Bir meczûba öykündüren roman!
Birkaç ay önce içeriği itibarıyla çok başarılı bulduğum bir film izlemiştim: Geliş. Dilin, zamanı nasıl etkilediğini ve insana nasıl kavram kattığını anlatıyordu gizli gizli. Hasan Ali Toptaş’ın Şükrü Erbaş ile sohbetinden bir pasajı hatırlattı bana, “İnsan, zamanların bir araya gelmiş halidir.

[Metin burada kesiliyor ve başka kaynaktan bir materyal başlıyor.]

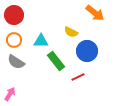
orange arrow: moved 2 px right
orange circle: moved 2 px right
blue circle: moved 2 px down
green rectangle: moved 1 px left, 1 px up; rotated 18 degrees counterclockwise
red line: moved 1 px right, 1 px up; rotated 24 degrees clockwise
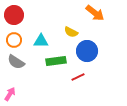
green rectangle: rotated 60 degrees counterclockwise
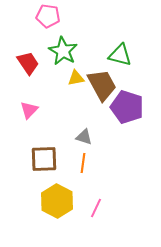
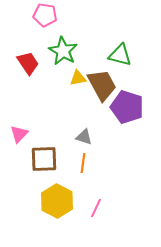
pink pentagon: moved 3 px left, 1 px up
yellow triangle: moved 2 px right
pink triangle: moved 10 px left, 24 px down
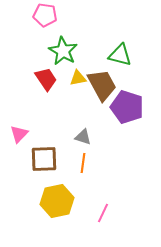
red trapezoid: moved 18 px right, 16 px down
gray triangle: moved 1 px left
yellow hexagon: rotated 20 degrees clockwise
pink line: moved 7 px right, 5 px down
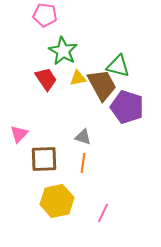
green triangle: moved 2 px left, 11 px down
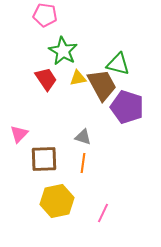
green triangle: moved 2 px up
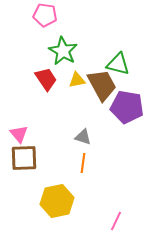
yellow triangle: moved 1 px left, 2 px down
purple pentagon: rotated 8 degrees counterclockwise
pink triangle: rotated 24 degrees counterclockwise
brown square: moved 20 px left, 1 px up
pink line: moved 13 px right, 8 px down
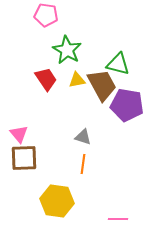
pink pentagon: moved 1 px right
green star: moved 4 px right, 1 px up
purple pentagon: moved 2 px up
orange line: moved 1 px down
yellow hexagon: rotated 20 degrees clockwise
pink line: moved 2 px right, 2 px up; rotated 66 degrees clockwise
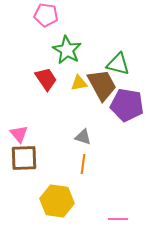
yellow triangle: moved 2 px right, 3 px down
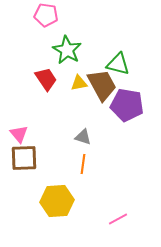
yellow hexagon: rotated 12 degrees counterclockwise
pink line: rotated 30 degrees counterclockwise
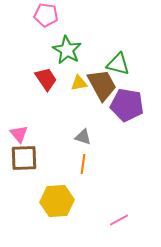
pink line: moved 1 px right, 1 px down
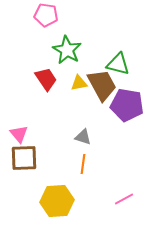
pink line: moved 5 px right, 21 px up
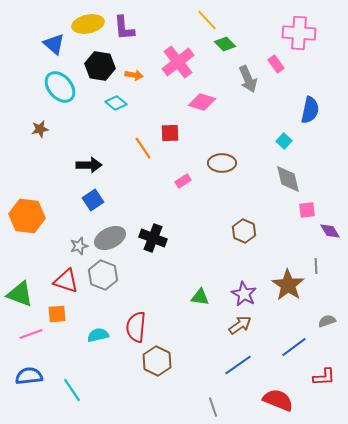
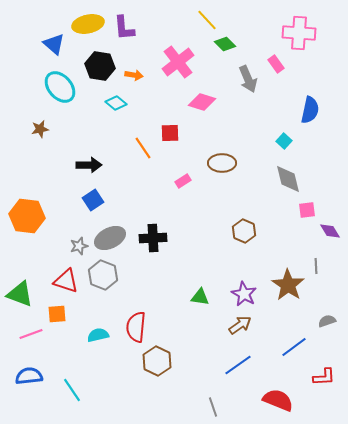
black cross at (153, 238): rotated 24 degrees counterclockwise
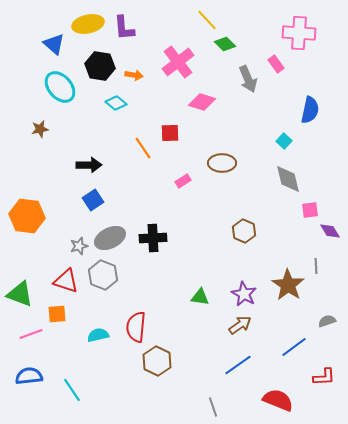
pink square at (307, 210): moved 3 px right
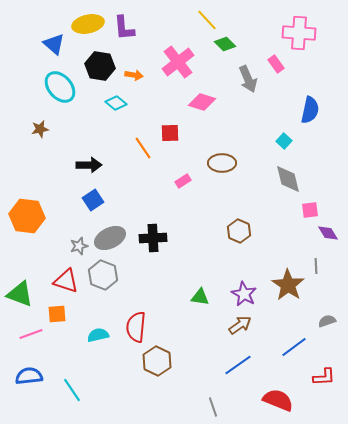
brown hexagon at (244, 231): moved 5 px left
purple diamond at (330, 231): moved 2 px left, 2 px down
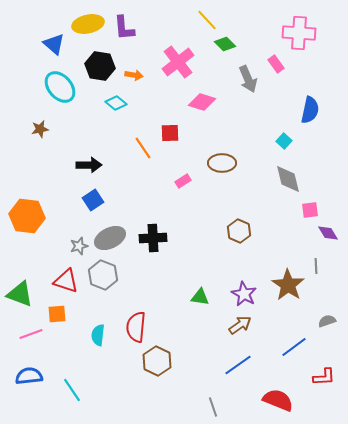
cyan semicircle at (98, 335): rotated 70 degrees counterclockwise
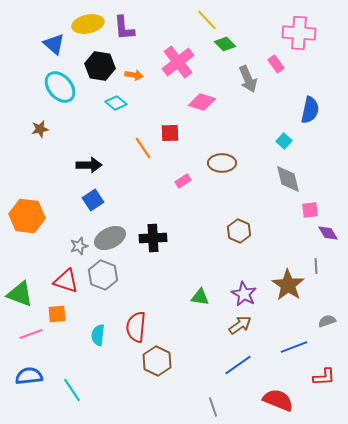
blue line at (294, 347): rotated 16 degrees clockwise
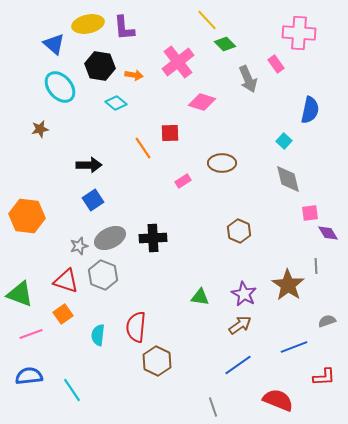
pink square at (310, 210): moved 3 px down
orange square at (57, 314): moved 6 px right; rotated 30 degrees counterclockwise
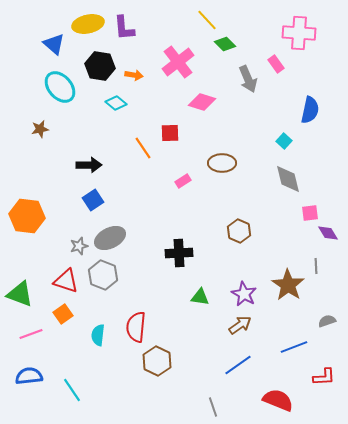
black cross at (153, 238): moved 26 px right, 15 px down
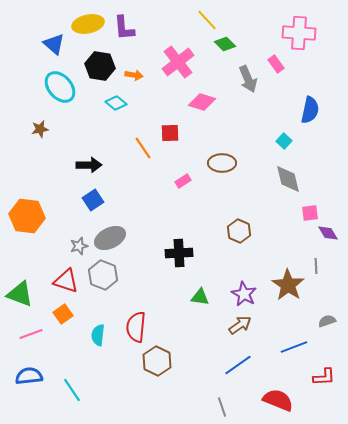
gray line at (213, 407): moved 9 px right
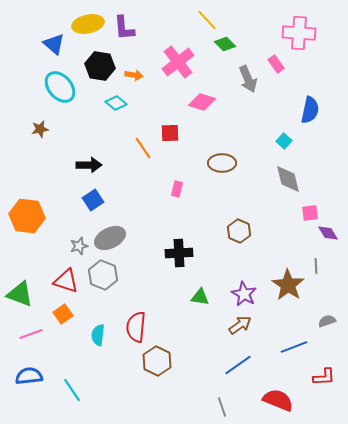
pink rectangle at (183, 181): moved 6 px left, 8 px down; rotated 42 degrees counterclockwise
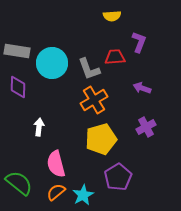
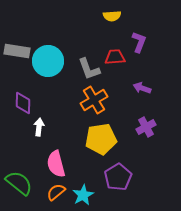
cyan circle: moved 4 px left, 2 px up
purple diamond: moved 5 px right, 16 px down
yellow pentagon: rotated 8 degrees clockwise
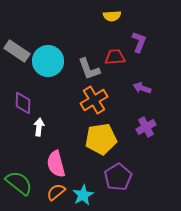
gray rectangle: rotated 25 degrees clockwise
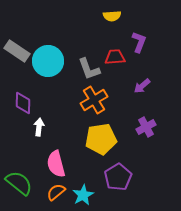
purple arrow: moved 2 px up; rotated 60 degrees counterclockwise
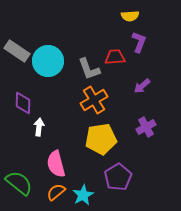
yellow semicircle: moved 18 px right
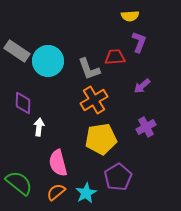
pink semicircle: moved 2 px right, 1 px up
cyan star: moved 3 px right, 2 px up
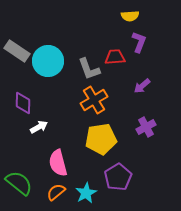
white arrow: rotated 54 degrees clockwise
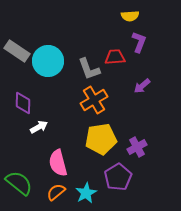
purple cross: moved 9 px left, 20 px down
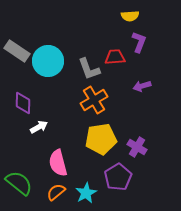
purple arrow: rotated 24 degrees clockwise
purple cross: rotated 30 degrees counterclockwise
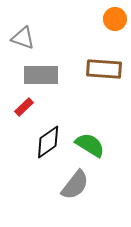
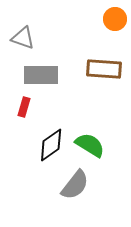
red rectangle: rotated 30 degrees counterclockwise
black diamond: moved 3 px right, 3 px down
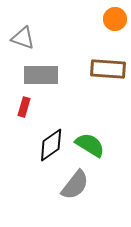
brown rectangle: moved 4 px right
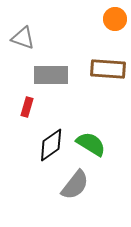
gray rectangle: moved 10 px right
red rectangle: moved 3 px right
green semicircle: moved 1 px right, 1 px up
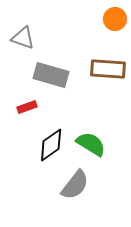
gray rectangle: rotated 16 degrees clockwise
red rectangle: rotated 54 degrees clockwise
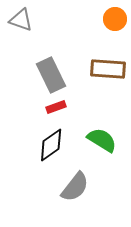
gray triangle: moved 2 px left, 18 px up
gray rectangle: rotated 48 degrees clockwise
red rectangle: moved 29 px right
green semicircle: moved 11 px right, 4 px up
gray semicircle: moved 2 px down
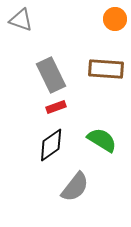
brown rectangle: moved 2 px left
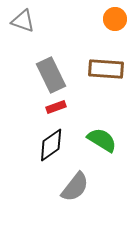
gray triangle: moved 2 px right, 1 px down
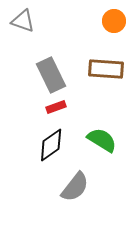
orange circle: moved 1 px left, 2 px down
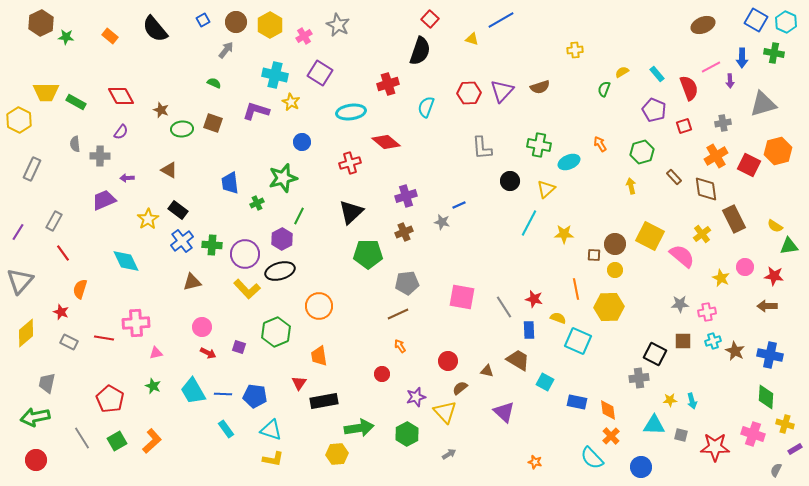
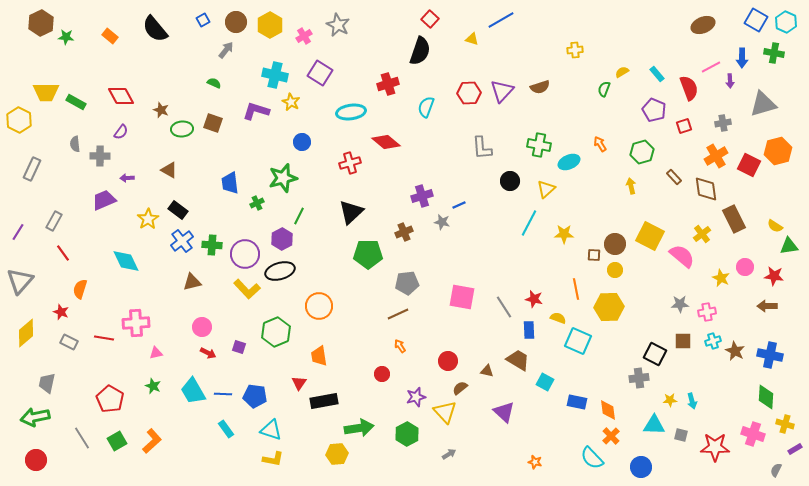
purple cross at (406, 196): moved 16 px right
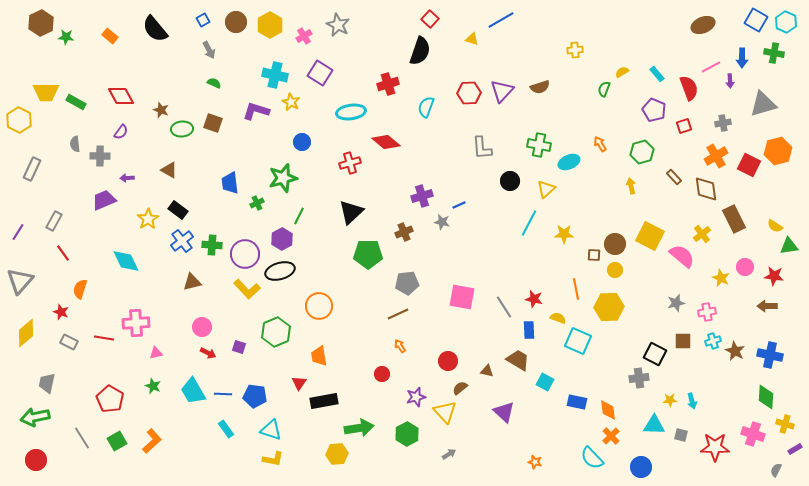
gray arrow at (226, 50): moved 17 px left; rotated 114 degrees clockwise
gray star at (680, 304): moved 4 px left, 1 px up; rotated 12 degrees counterclockwise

Ya da zaman dediğiniz şey biraz da mekândır ve mekân dediğimiz şey de belki zamandır.’’ Beni Kör Kuyularda, işte o bir araya gelen zamanı çok iyi anlatıyor. Roman, dünya üzerinde gitgide bencilleşen insan ırkının, içler acısı ahvâlini okura çok iyi yansıtmayı başarmış. Kitap boyunca kendime sorduğum çoğu sorudan en istikrarlı olanı ‘’Peki ben ne yapıyorum?” oldu. “Güldiyar’ın yerinde olsam ne yapardım?” ya da “Böyle bir olayla karşılaşan insanların azgın merakına nasıl karşı koyardım?” değil. ‘Şimdi’ ben ne yapıyorum? Her şeyi durup ‘seyretmeye’ gün geçtikçe daha da alıştığımız, iletişimin, medyanın, görsel dünyanın zehirli tarafını büyük lokmalarla yutup güle oynaya kucakladığımız ruhsal hastalıklarımız arasında “Peki, ben ne yapıyorum?” Aklımızın başında olduğuna o kadar eminiz ki, herkesin meczup bellediği o Halil kadar olamıyoruz: Ben kötülük edenle kötülüğe maruz kalana aynı yüz ifadesiyle bakamam, her ikisine de gülümseyemem diyorum size. Bunu yaparsam, o zaman da kendi yüzüme bakamam!